Rabbi Mendel Rivkin of Chabad-Lubavitch of Louisiana says there will be a glatt (strictly) kosher food cart on the fifth floor concourse of the Superdome in New Orleans, where the much-anticipated Super Bowl XLVII (47) match is taking place.
Rivkin says that in addition to the kosher food cart, which is supervised under the Louisiana Kosher Committee and set up outside Section 543, there are also two kosher restaurants under LKC. Both the Kosher Cajun and the Casablanca eateries deliver to locations downtown and in the French Quarter, he told Chabad.org.
In addition, Rivkin’s own organization is willing to help out with special needs, he says.
Held this year in New Orleans, the San Francisco 49ers will face the Baltimore Ravens as millions of people in the United States – and around the world – watch to see which team becomes the NFL (National Football League) Champions of 2013. The fortunate, of course, will have seen to it long ago that they have tickets to be there in person, and will have already arrived last week.

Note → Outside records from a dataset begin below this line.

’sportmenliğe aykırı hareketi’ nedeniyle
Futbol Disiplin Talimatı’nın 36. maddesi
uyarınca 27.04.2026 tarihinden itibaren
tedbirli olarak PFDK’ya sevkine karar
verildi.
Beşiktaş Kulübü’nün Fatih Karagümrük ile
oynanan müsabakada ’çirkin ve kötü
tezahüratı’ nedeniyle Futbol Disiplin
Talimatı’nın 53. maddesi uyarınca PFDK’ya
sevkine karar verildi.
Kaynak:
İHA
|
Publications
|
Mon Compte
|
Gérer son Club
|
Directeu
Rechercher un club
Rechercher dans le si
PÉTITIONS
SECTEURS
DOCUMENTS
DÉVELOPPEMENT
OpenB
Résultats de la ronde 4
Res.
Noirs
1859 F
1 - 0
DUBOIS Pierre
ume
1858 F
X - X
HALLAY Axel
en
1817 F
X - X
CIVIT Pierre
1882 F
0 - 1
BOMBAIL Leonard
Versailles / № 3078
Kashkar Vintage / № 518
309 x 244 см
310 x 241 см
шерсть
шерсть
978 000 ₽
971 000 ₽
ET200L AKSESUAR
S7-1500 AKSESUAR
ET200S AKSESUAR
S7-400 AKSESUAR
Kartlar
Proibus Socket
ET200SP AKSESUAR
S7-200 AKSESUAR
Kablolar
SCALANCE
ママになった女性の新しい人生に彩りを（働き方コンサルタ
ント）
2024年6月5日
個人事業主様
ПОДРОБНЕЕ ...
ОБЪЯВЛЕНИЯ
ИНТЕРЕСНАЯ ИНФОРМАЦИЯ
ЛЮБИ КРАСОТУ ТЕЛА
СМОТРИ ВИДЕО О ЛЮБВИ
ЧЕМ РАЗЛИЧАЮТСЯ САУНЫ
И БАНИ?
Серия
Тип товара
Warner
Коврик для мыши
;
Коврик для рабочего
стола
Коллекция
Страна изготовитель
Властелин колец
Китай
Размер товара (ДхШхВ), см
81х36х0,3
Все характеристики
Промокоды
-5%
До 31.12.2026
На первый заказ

There are special traditions to uphold, even for the novices among the viewers, you understand. One must have the proper kavana -- intent -- in mind. The proper fast foods, the proper junk foods, the proper beverages (read: soft drinks for the children, beer for the adults), the proper equipment (read: sofa, recliner, cushy armchair, large-screen television, remote, remote, remote....) -- you get the picture.
In terms of the economy, most major corporations focus a solid percentage of the advertising budgets on this event as well, building market share and public relations collateral on the ad campaigns created just for the game. There are entire competitions between the ad agencies that are held to see which campaigns were the most popular, most successful and drew the most viewers – some of them run for months and even years later on YouTube.
The parties begin long before kickoff time, set for 6:30 p.m. ET. Americans around the country spend an entire week preparing for the event, with some media outlets focusing their issues and web sites on special recipes and party planning tips for the day.
Jewish football fans – including Orthodox Jewish football fans – are by no means immune. Quiet Super Bowl Sunday parties, and some more boisterous ones held by the unrepentant, are held in homes and kosher eateries both in the U.S. and abroad.